Our Research

Microplastics as an emerging stressor

 
 
 

Microplastics (MPs) are now widespread in soils, freshwaters, and oceans around the world. They may pose threats to ecosystem functions.

With strategic research in the Saint John River watershed funded by Environment and Climate Change Canada through the Atlantic Ecosystems Initiatives program we will address the following knowledge gaps: 1) What are the distributions of MPs in water and sediments, 2) Are aquatic organisms acquiring MPs in or on their tissues, and 3) Do organisms show stress associated with MP exposure?

Understanding pathways from land to aquatic systems and food webs are crucial. We will also use a geographic information system (GIS) approach to map MP distributions and land use in the watershed and relate this to organisms at our sampling locations. Collaborator Dr. Dave Lieske will lead the spatial mapping component of the project.

Freshwater mussels are powerful bioindicators to study MP impacts on the aquatic food web. We will quantify MP accumulation and develop indicators of toxicity in freshwater mussels. Here, ecotoxicology expertise will be provided by collaborator Dr.

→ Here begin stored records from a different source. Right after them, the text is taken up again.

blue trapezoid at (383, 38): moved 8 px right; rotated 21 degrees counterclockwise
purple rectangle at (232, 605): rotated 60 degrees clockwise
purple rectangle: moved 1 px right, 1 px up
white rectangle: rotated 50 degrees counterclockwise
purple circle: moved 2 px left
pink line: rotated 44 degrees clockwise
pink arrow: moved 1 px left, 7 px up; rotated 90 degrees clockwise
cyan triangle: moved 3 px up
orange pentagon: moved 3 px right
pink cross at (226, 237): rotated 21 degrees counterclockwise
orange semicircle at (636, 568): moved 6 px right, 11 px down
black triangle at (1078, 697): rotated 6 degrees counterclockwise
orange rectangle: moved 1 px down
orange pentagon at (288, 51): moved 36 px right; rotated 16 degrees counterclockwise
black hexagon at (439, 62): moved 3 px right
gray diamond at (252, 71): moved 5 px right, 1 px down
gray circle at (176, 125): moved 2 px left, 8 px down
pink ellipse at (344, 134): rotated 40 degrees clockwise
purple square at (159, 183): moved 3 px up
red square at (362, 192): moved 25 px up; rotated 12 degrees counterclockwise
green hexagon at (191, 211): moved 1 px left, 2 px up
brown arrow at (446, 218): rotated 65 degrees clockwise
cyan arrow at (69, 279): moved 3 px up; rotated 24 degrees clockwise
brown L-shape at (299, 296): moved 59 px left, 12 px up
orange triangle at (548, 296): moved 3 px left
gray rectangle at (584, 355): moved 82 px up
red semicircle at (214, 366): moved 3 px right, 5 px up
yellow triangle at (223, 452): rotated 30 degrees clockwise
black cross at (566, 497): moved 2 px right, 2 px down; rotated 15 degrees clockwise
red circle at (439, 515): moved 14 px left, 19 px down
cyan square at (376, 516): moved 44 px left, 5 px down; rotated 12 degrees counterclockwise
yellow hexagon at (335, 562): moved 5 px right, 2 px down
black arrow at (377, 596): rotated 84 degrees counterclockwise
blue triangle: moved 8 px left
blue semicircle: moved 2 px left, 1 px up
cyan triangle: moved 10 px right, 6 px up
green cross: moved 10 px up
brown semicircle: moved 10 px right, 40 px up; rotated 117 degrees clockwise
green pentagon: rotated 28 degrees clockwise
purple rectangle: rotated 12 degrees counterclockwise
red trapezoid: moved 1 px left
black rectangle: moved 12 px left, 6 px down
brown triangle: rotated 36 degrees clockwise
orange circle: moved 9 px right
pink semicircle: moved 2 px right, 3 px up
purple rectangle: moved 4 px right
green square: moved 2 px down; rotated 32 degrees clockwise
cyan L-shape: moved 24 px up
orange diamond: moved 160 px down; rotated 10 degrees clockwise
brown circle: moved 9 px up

Tyson MacCormack.

Our findings will be communicated through our diverse partners to the public, program managers, and policy makers to facilitate solutions.

 
Microplastic fibers and fragments collected from 160 L of water from the Saint John River watershed.

Microplastic fibers and fragments collected from 160 L of water from the Saint John River watershed.

River water sampled for microplastics downstream (left) and upstream (right) of discharge points for waste water treatment plants.

River water sampled for microplastics downstream (left) and upstream (right) of discharge points for waste water treatment plants.

Aquatic Biomonitoring Research Assistant sampling microplastics in the water column during July 2017.

Aquatic Biomonitoring Research Assistant sampling microplastics in the water column during July 2017.